Vanguard Real Estate ETF
Other than owning stocks based entirely on yield, investors could also choose ETFs that track an industry known for producing generous dividend-payers. Real estate would be a good example of this. Typically, real estate companies are structured as real estate investment trusts (REITs). In order for a company to qualify as a REIT, it must return at least 90% of profits to shareholders through dividends.
And since REITs are usually giant landlords, they can collect a predictable stream of rental income and pass some of that to shareholders. In today’s market, REITs have become some of the highest-yielding tickers.
Vanguard Real Estate Index Fund (NYSEARCA:VNQ) aims to track the investment results of the MSCI US Investable Market Real Estate 25/50 Transition Index. The fund currently holds 186 stocks. Its three largest holdings are Vanguard Real Estate II Index Fund, American Tower Corp (NYSE:AMT), and Simon Property Group Inc (NYSE:SPG). (Source: “Vanguard Real Estate ETF (VNQ),” The Vanguard Group Inc, last accessed August 24, 2018.)

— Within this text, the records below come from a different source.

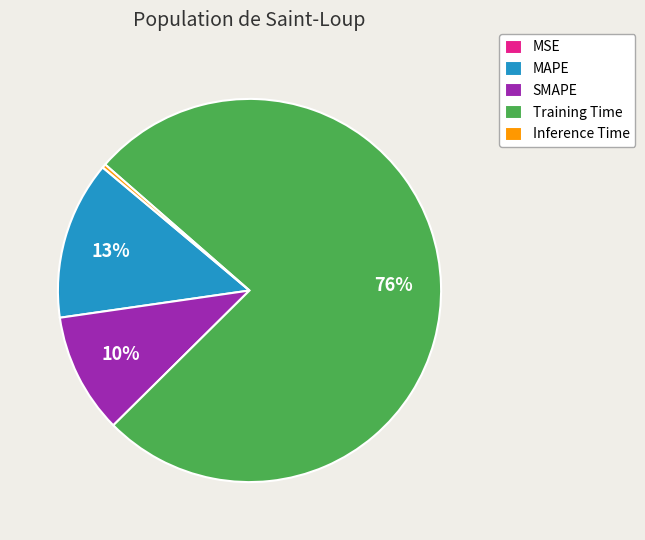

To the nearest percent, what percentage of the pie is SMAPE?

10%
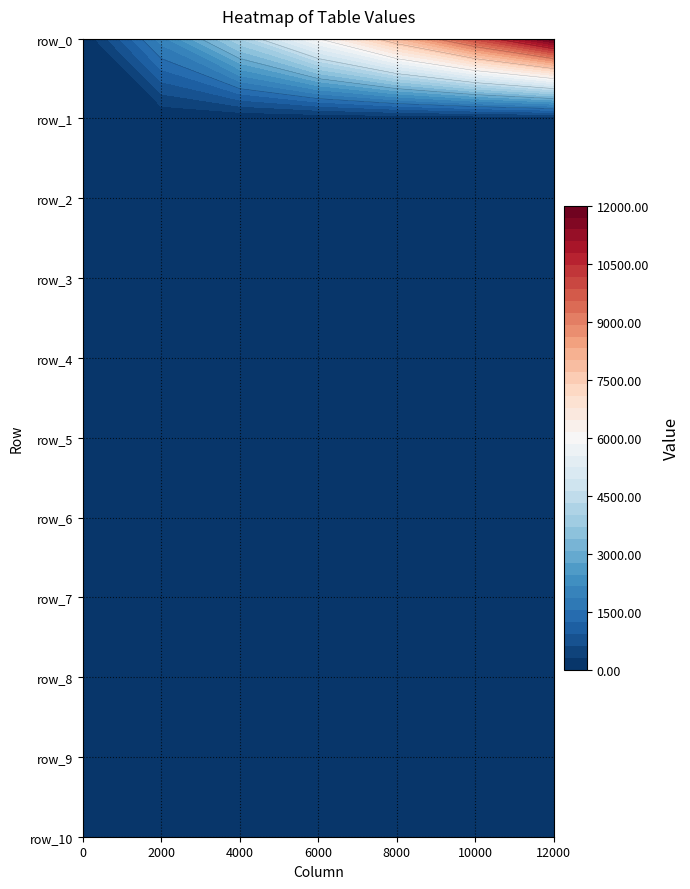

What is the average value of the row_6 series?

0.4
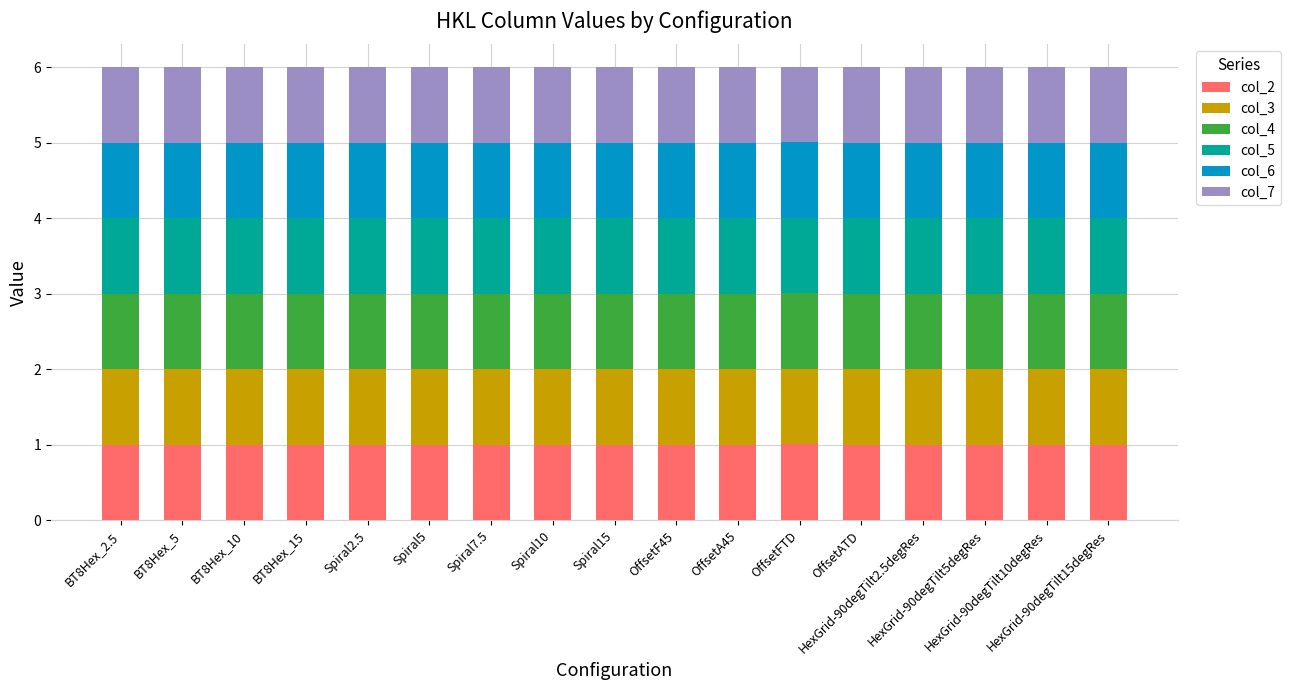

What is the lowest value of the col_2 series?

1.0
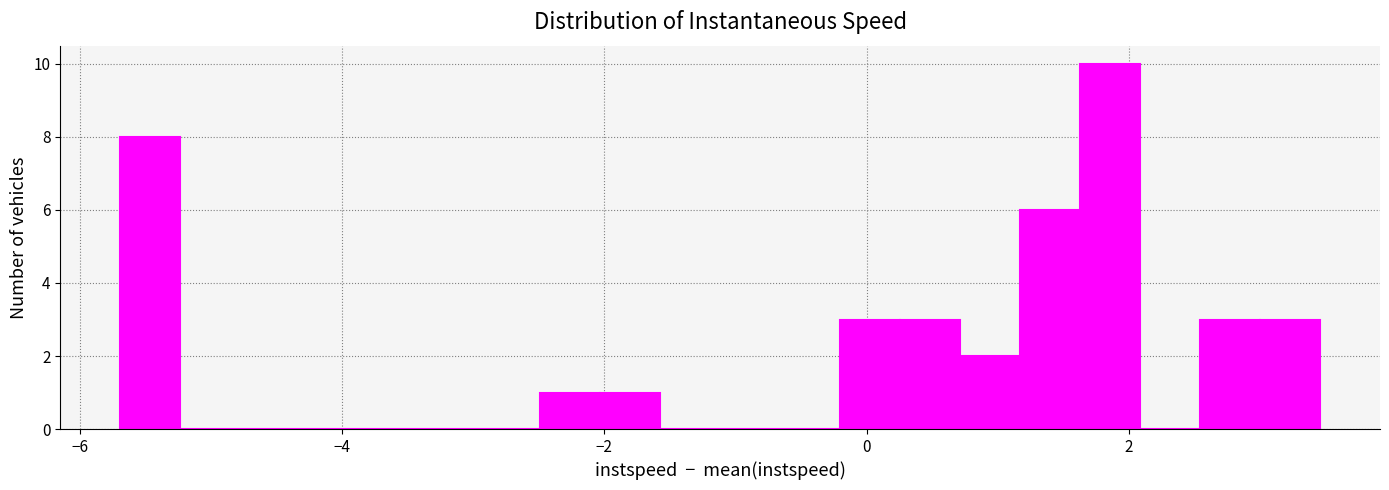

Around what value on the x-axis is the tallest bar? Give the approximate position of its centre, as read against the axis.

1.8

VNQ ETF pays investors a generous annual yield of about 4.3%. The fund also stands out due to its low cost. At 0.1%, Vanguard Real Estate ETF’s expense ratio is 90% lower than the average expense ratio of high-dividend ETFs with similar holdings.
InfraCap MLP ETF
Another sector known for having many high yielders is midstream energy. These companies are often structured as master limited partnerships, or MLPs. They run a relatively stable business by operating energy pipelines and storage terminals. Plus, their MLP status requires them to distribute most of their available cash to investors.
InfraCap MLP ETF (NYSEARCA:AMZA) is an ETF that specializes in MLPs. It also has an emphasis on providing high current income. Right now, the fund pays investors monthly distributions of $0.11 per share, which translates to an annual yield of 16.6%.
Note, that unlike most high-dividend ETFs that passively track an index, InfraCap MLP ETF is actively managed. The selection of securities and weightings in its portfolio are based on company-level fundamental analysis and technical factors. As a result, the fund charges a higher management fee, which comes out to 1.9% annually.